O El Niño está associado ao aquecimento anômalo das águas do Oceano Pacífico Equatorial, provocado pelo enfraquecimento dos ventos alísios. Essa alteração interfere na circulação atmosférica e modifica os padrões de chuva e temperatura em várias regiões do planeta.
No Sudeste Asiático, na Austrália, no sul da África e em áreas do Norte e Nordeste do Brasil, o fenômeno costuma favorecer períodos mais secos. Já no Sul do Brasil, o El Niño tende a aumentar o volume de chuvas, elevando o risco de enchentes.
Em 2015, o fenômeno contribuiu para uma seca histórica na Amazônia, enquanto o Sul registrou chuvas intensas e alagamentos. Em 2023, o padrão voltou a se repetir, com crise hídrica nos rios Negro e Madeira, além de eventos extremos no Rio Grande do Sul.
Em entrevista anterior ao Jornal Opção, o gerente do Centro de Informações Meteorológicas e Hidrológicas de Goiás (Cimehgo), André Amorim, afirmou que Goiás tem se preparado para lidar com os dois extremos climáticos por meio da Operação Cerrado Vivo, desenvolvida pela Defesa Civil e pelo Corpo de Bombeiros Militar.

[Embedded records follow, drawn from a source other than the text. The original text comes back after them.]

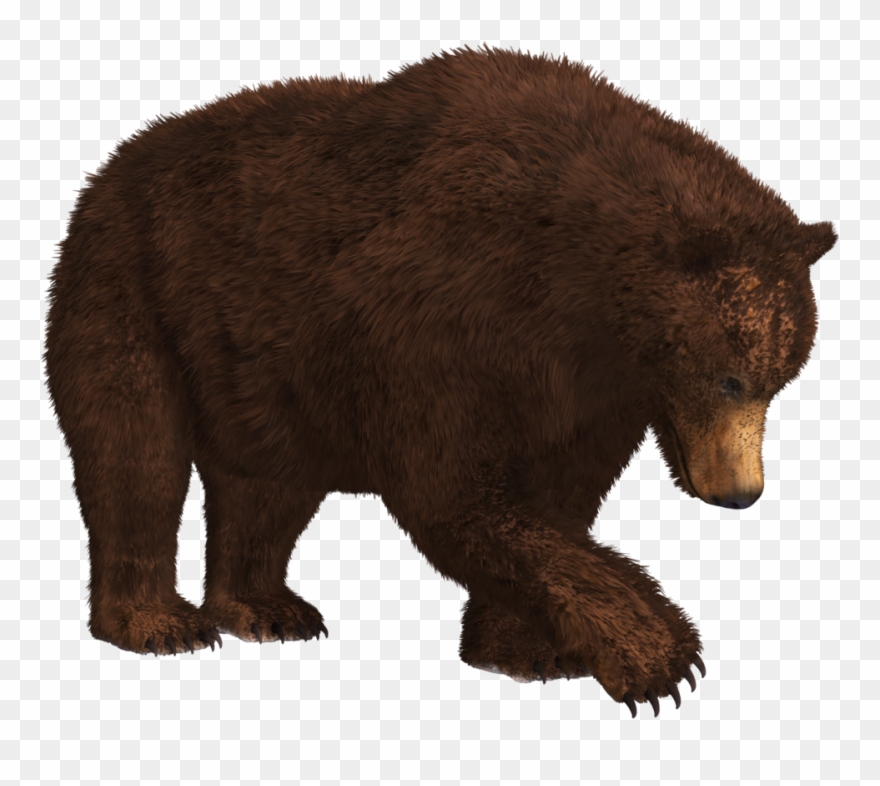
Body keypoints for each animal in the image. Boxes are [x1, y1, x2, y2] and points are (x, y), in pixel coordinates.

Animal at [44, 45, 837, 717]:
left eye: (780, 379)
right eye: (729, 380)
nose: (739, 493)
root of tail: (112, 166)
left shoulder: (589, 396)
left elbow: (558, 493)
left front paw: (526, 651)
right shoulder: (437, 325)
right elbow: (454, 493)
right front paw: (657, 656)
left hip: (258, 370)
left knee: (266, 487)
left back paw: (263, 609)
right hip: (133, 292)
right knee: (136, 455)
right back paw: (157, 623)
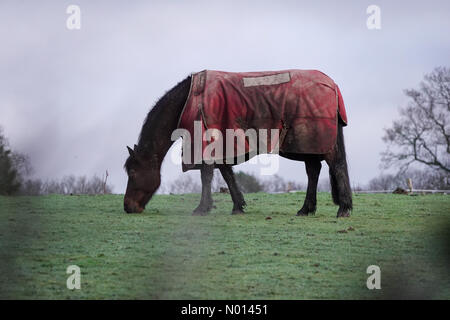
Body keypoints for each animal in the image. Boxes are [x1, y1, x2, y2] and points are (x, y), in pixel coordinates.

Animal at [123, 70, 352, 218]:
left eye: (132, 173)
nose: (128, 207)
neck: (191, 101)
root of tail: (332, 85)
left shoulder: (207, 145)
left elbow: (207, 176)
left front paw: (202, 208)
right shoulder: (222, 145)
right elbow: (226, 174)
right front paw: (238, 206)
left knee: (336, 166)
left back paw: (343, 209)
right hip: (308, 146)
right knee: (314, 171)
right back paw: (306, 209)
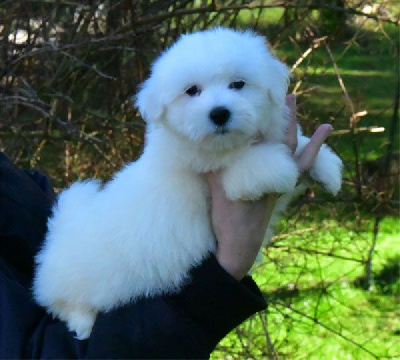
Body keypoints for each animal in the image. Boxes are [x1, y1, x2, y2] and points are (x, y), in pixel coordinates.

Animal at [32, 26, 342, 338]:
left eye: (238, 84)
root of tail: (59, 232)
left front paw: (327, 167)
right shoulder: (223, 173)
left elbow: (302, 144)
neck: (222, 145)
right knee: (61, 303)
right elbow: (252, 166)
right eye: (192, 91)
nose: (219, 113)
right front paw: (283, 166)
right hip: (73, 280)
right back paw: (82, 324)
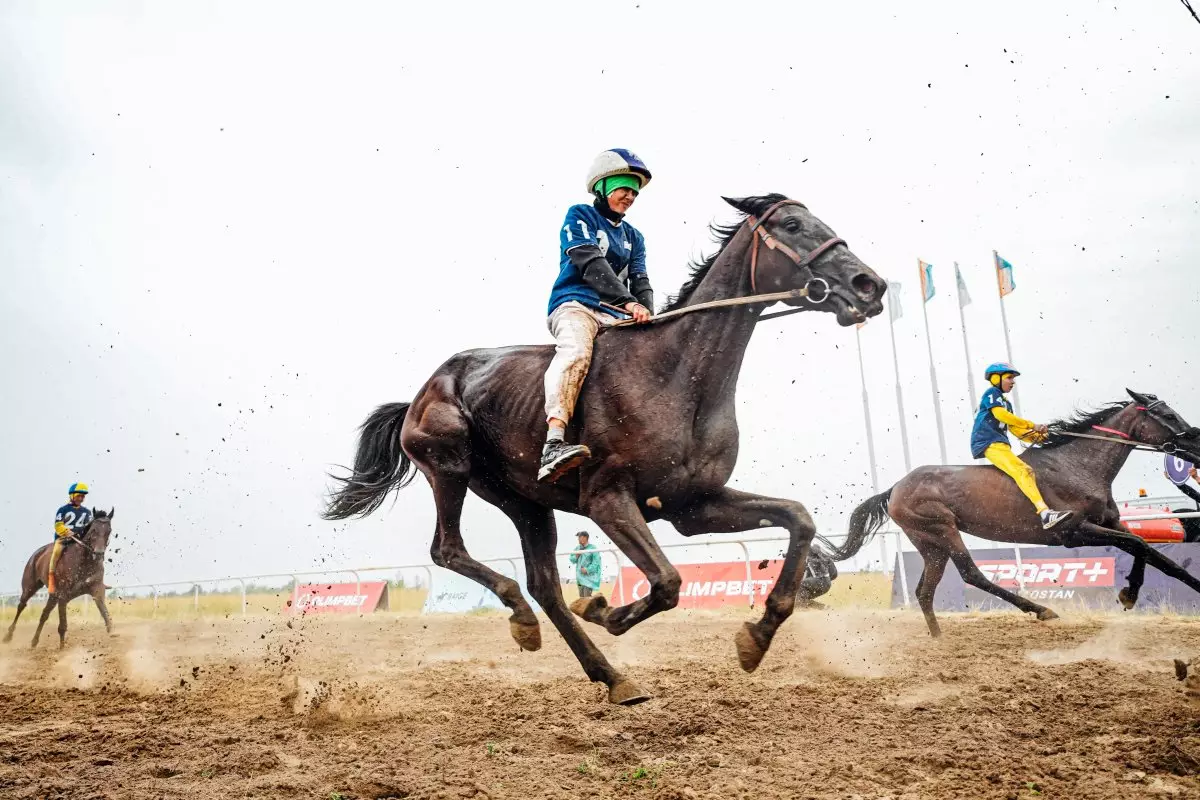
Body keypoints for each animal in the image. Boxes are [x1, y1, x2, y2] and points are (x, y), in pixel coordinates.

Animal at [3, 510, 117, 647]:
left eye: (109, 530)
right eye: (94, 529)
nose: (98, 553)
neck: (83, 562)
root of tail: (36, 554)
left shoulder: (96, 589)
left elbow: (105, 614)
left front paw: (112, 633)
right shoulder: (63, 595)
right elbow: (62, 626)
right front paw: (62, 649)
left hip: (53, 595)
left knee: (44, 614)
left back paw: (34, 641)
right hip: (30, 587)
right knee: (21, 605)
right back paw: (8, 635)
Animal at [324, 196, 888, 705]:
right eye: (792, 225)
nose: (871, 285)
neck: (675, 375)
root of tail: (420, 394)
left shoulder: (693, 506)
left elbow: (799, 519)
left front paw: (758, 634)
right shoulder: (608, 499)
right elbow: (666, 582)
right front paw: (603, 610)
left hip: (524, 501)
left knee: (544, 585)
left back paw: (609, 674)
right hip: (452, 467)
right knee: (449, 550)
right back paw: (525, 618)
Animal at [830, 393, 1200, 638]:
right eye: (1167, 415)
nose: (1196, 440)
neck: (1079, 466)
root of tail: (895, 488)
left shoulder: (1110, 523)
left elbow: (1150, 551)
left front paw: (1145, 591)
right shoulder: (1074, 532)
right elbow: (1143, 547)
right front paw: (1135, 593)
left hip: (930, 545)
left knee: (924, 590)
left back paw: (938, 637)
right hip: (941, 529)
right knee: (971, 574)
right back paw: (1042, 610)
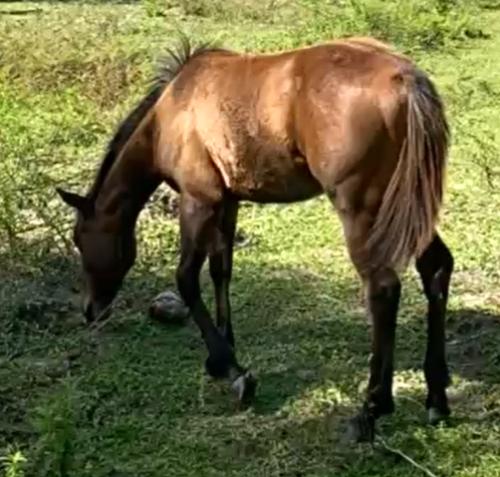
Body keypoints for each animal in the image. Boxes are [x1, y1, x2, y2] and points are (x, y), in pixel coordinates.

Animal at [56, 35, 456, 440]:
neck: (171, 113)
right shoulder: (226, 202)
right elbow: (221, 270)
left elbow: (186, 278)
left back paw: (371, 409)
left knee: (383, 289)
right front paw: (221, 354)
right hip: (409, 205)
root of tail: (404, 79)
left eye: (79, 239)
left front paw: (231, 367)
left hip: (363, 211)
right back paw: (436, 398)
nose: (90, 311)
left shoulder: (198, 201)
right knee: (436, 268)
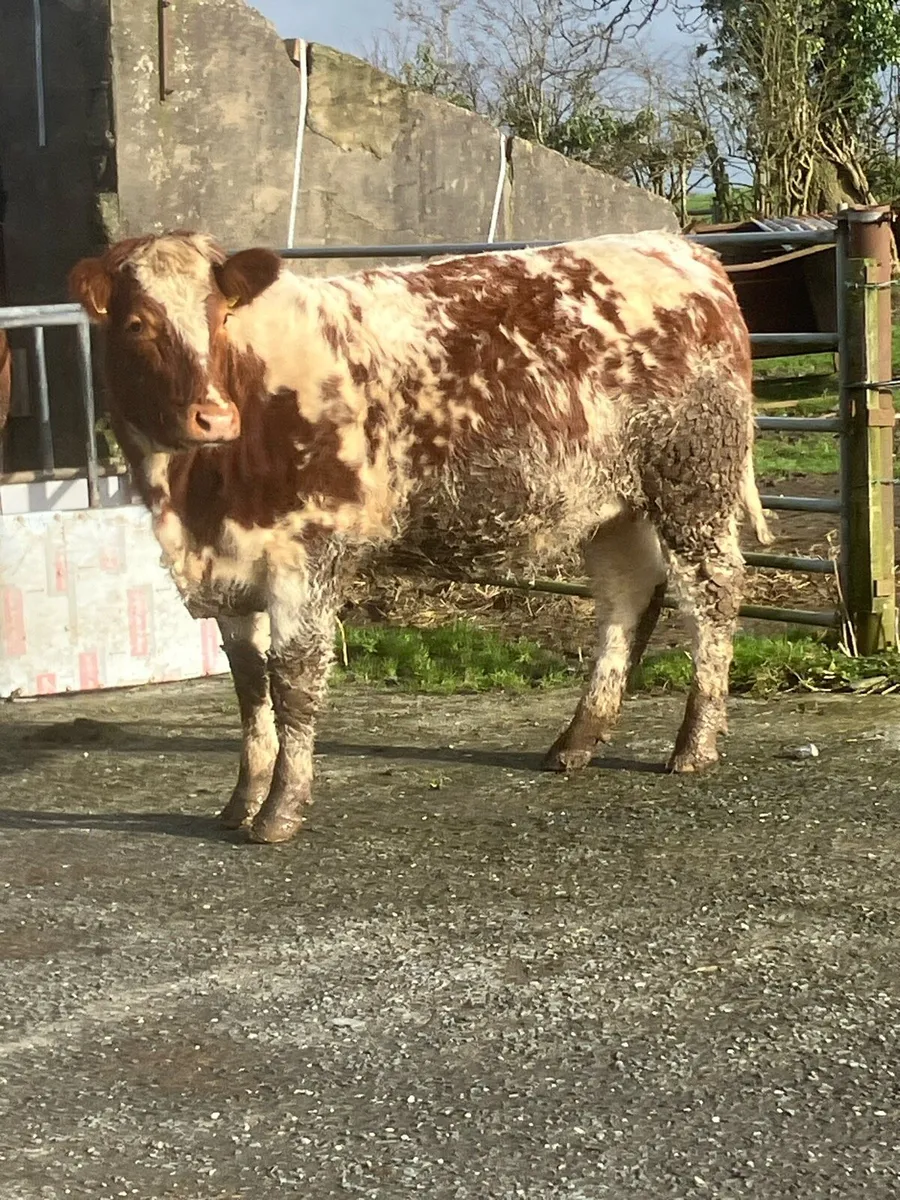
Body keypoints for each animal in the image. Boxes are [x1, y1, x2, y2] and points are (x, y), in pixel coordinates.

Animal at [68, 229, 771, 844]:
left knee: (712, 594)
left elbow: (292, 683)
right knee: (627, 596)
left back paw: (696, 743)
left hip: (693, 480)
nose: (212, 416)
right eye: (137, 325)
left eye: (220, 317)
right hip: (611, 505)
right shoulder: (231, 569)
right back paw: (577, 742)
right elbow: (248, 688)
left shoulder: (307, 557)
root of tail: (682, 249)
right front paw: (240, 802)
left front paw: (280, 813)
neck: (194, 500)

Amorim reforçou, no entanto, que a conscientização da população é essencial para reduzir os impactos do período seco. Entre os cuidados, ele destacou a economia de água e a prevenção de incêndios florestais. “A pessoa pensa que está ajudando fazendo uma limpeza do local [colocando fogo no mato seco], mas ela causa um grande problema, com fuligem e poluição atmosférica. Isso só traz problemas”, afirmou.
Segundo ele, as mudanças climáticas têm intensificado a frequência e a força desses fenômenos, especialmente pelo aquecimento das águas oceânicas. “Há uma aceleração do aparecimento desses fenômenos e eles ficam cada vez mais extremos”, completou.